E-mail Elizabeth your thoughts, questions, comments, and ideas, or connect with her via LinkedIn.


3 thoughts on “Do you think you could possibly read this? If it’s not a problem?”

  1. I don’t know if it’s youth or gender but I am an experienced, strong business woman and I am guilty of this. Thank you for sharing, I really needed this right now. It is the “kick in the butt” I needed.

    P.S. I can already see I will have to be more aware of my words because I already typed and deleted “might.” Wish me luck!

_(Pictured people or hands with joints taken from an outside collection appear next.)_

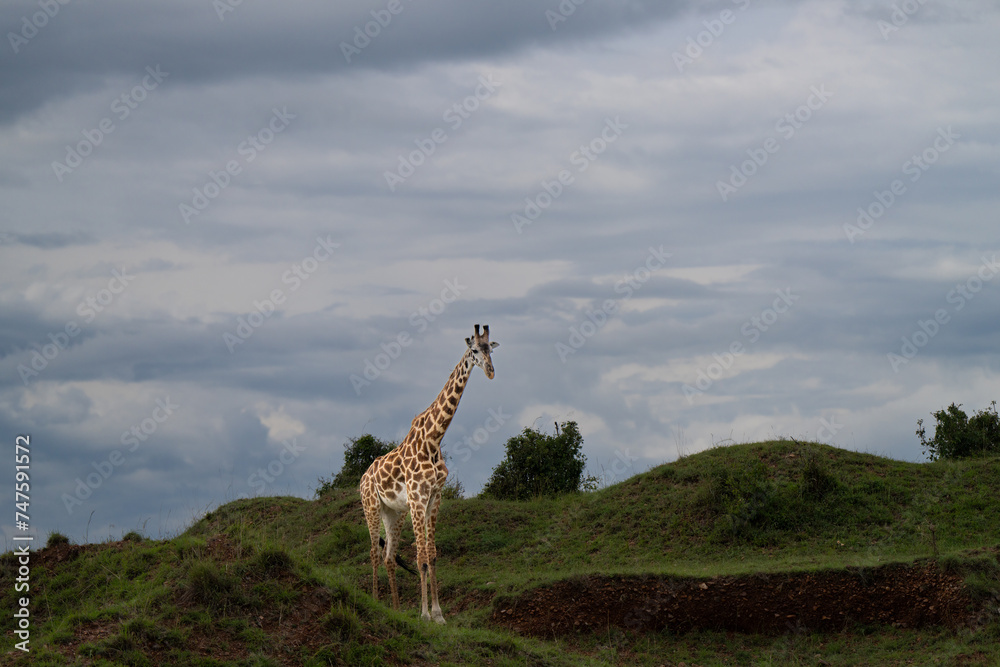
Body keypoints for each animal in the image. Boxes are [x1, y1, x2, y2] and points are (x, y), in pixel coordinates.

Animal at [359, 324, 498, 623]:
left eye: (490, 349)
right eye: (473, 350)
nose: (491, 371)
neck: (434, 439)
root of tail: (363, 477)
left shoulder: (434, 497)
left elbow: (432, 555)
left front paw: (438, 614)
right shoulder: (417, 498)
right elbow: (420, 557)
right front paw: (424, 615)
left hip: (394, 513)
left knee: (389, 556)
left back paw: (396, 609)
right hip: (371, 506)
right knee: (374, 553)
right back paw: (376, 602)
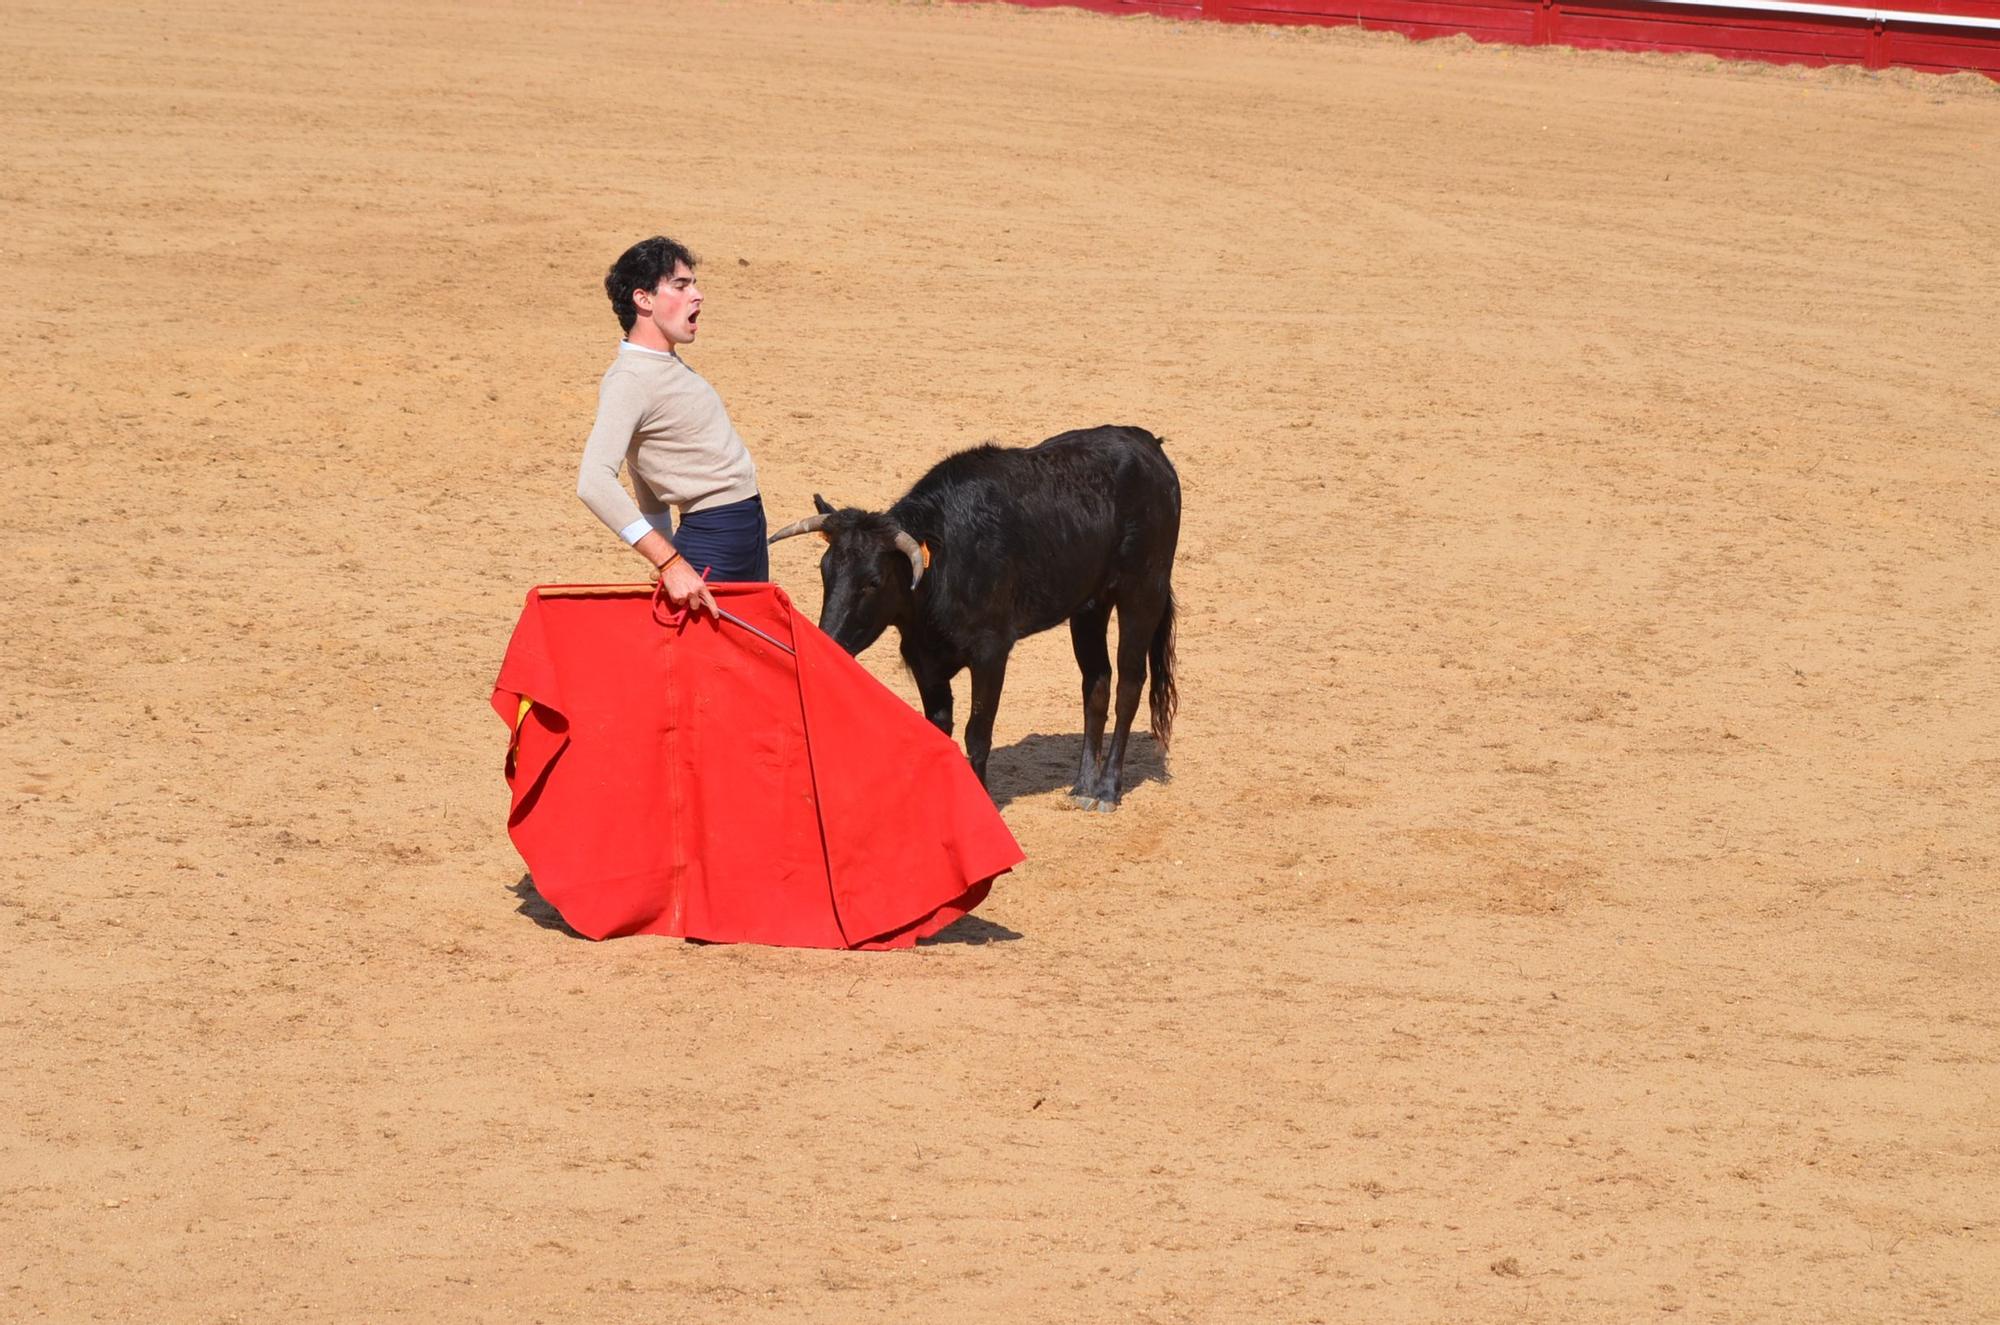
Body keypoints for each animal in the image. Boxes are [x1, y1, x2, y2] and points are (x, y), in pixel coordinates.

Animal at [768, 430, 1176, 816]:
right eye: (825, 570)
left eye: (873, 581)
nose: (827, 643)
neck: (944, 559)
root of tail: (1149, 446)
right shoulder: (924, 659)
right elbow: (938, 726)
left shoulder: (991, 654)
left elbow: (977, 732)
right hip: (1090, 606)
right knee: (1096, 682)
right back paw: (1084, 787)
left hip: (1143, 593)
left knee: (1129, 684)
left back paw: (1106, 791)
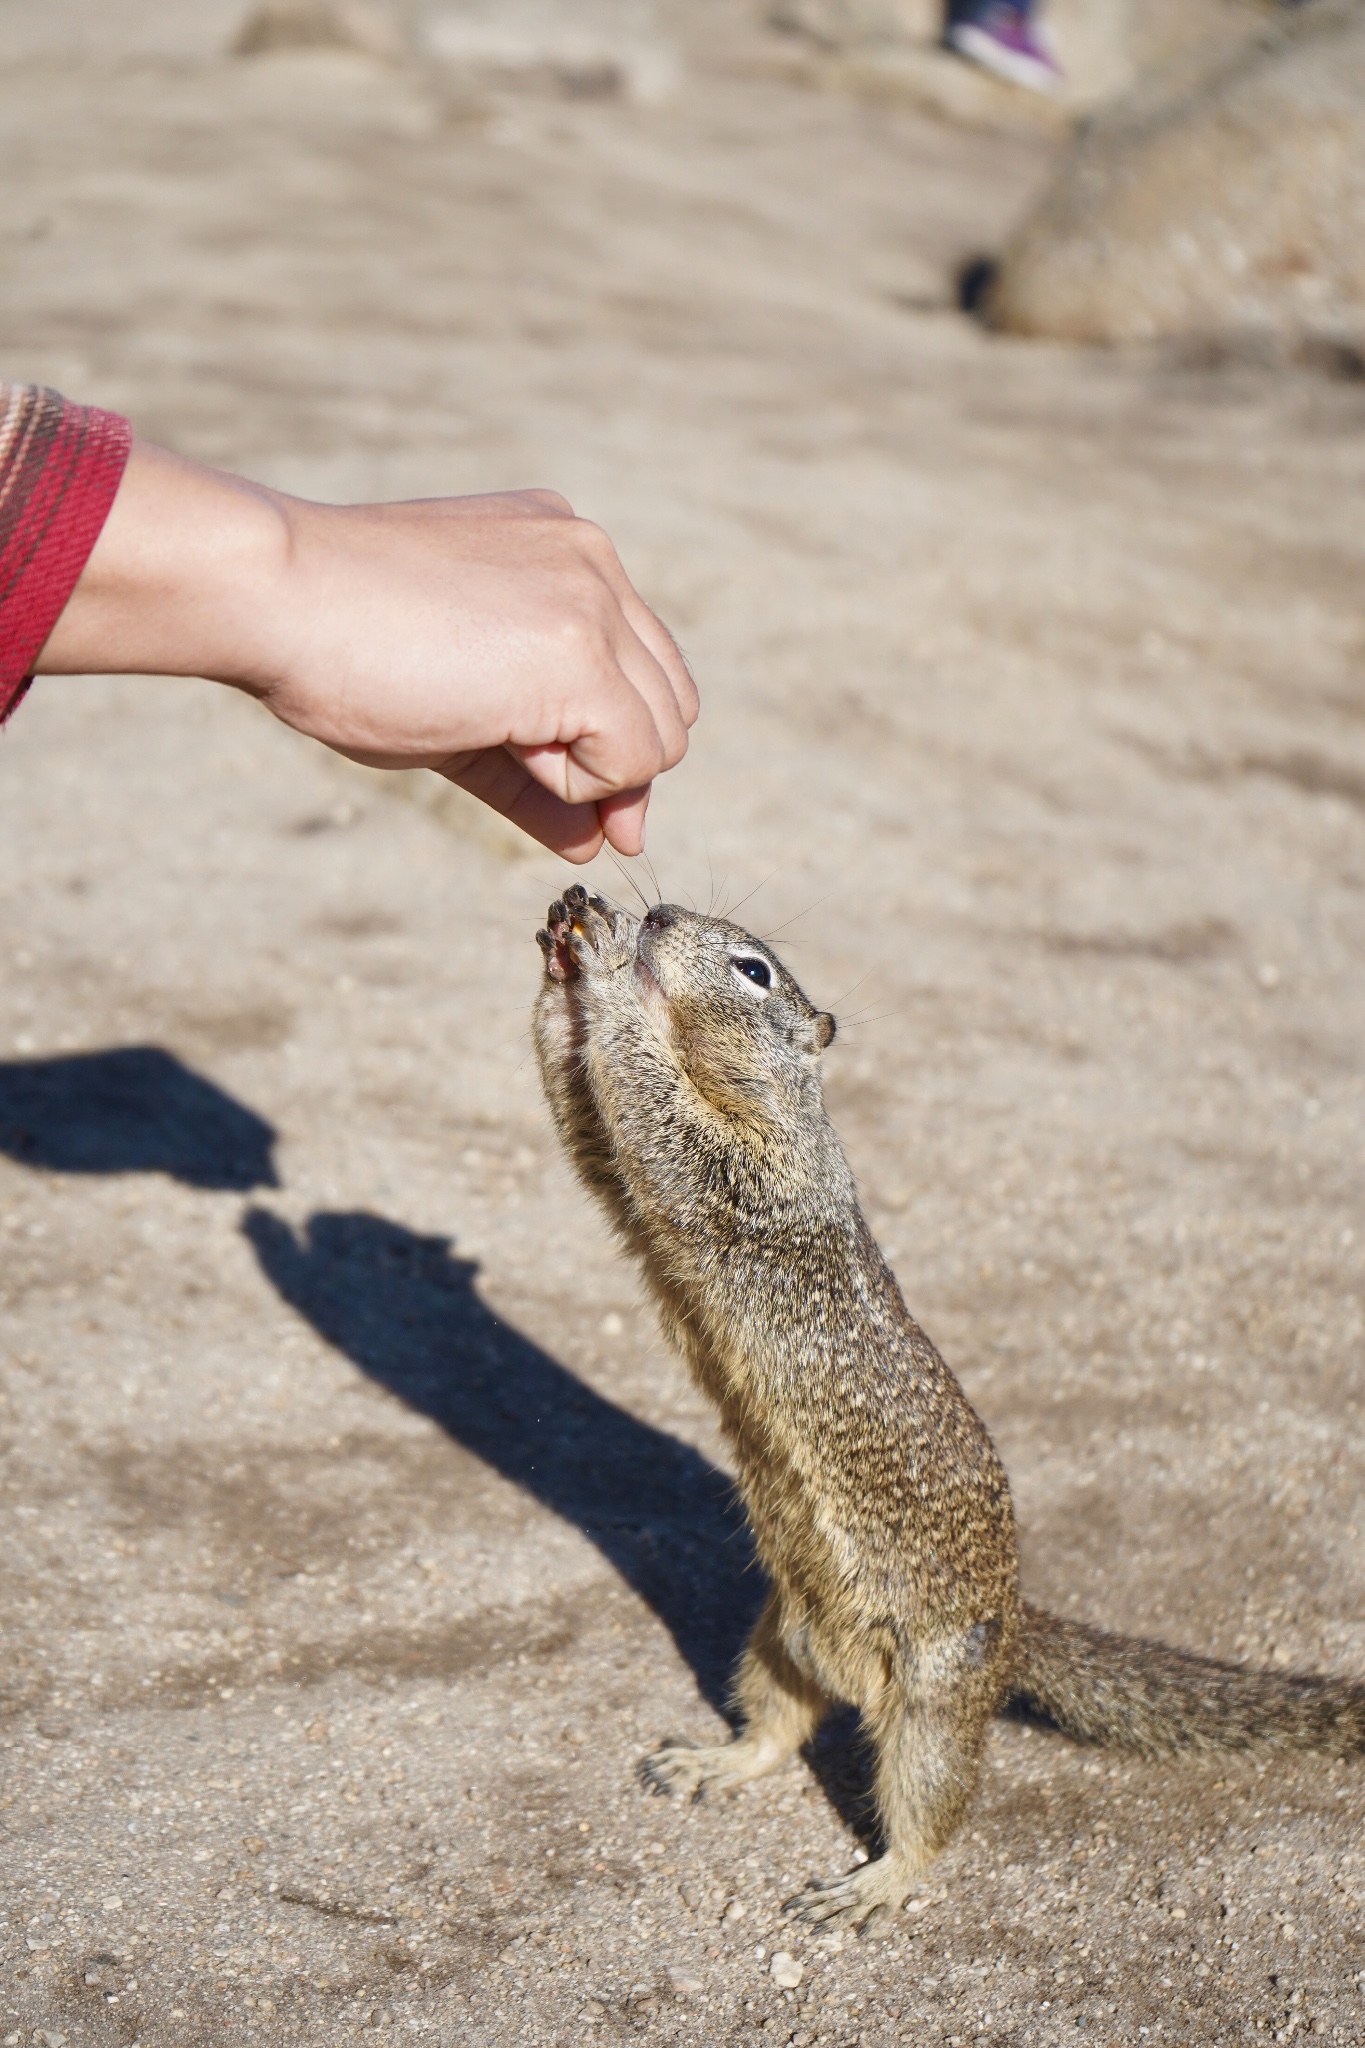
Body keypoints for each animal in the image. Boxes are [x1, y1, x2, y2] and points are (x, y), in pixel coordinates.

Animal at [532, 888, 1365, 1925]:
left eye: (752, 969)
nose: (658, 917)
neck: (774, 1100)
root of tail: (1013, 1629)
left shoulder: (744, 1172)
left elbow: (653, 1112)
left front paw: (607, 970)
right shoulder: (638, 1182)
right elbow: (589, 1130)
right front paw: (563, 953)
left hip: (933, 1704)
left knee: (932, 1812)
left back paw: (869, 1887)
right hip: (774, 1642)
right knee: (777, 1728)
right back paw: (709, 1764)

  2. I love the Oswald Letters and share them with my peers and reports on a regular basis.
    I think this problem of “up speak” and using qualifiers could be both a female and a genderless inexperience problem. I have done it myself. Three and a half years ago the position I now hold, Operations and Logistics Manager opened up in my office and I would not have even applied for it if it weren’t for my boss who suggested I could do it. He was moving on to another position and I had been supervising the Customer Service Dept. However, once I decided to apply despite my fears, I was all in. I made sure to let the three people that interviewed me know that I could absolutely do the job and what I would do in order to accomplish it. I think this came from my years of experience and the successes I had had in the company so far. I am very proud that despite being a female in an industry that is dominated by males, that I did not even have a bachelors degree and that I was past my prime as they would say, I got the job and have been very effective in my role. I will be sharing this letter it spoke to me greatly.
    Thanks for sharing.

  3. Norman Vincent Peale wrote “The Power of Positive Thinking” that describes in detail this very thought. If you think you can…..you can! If you think you can’t, your right!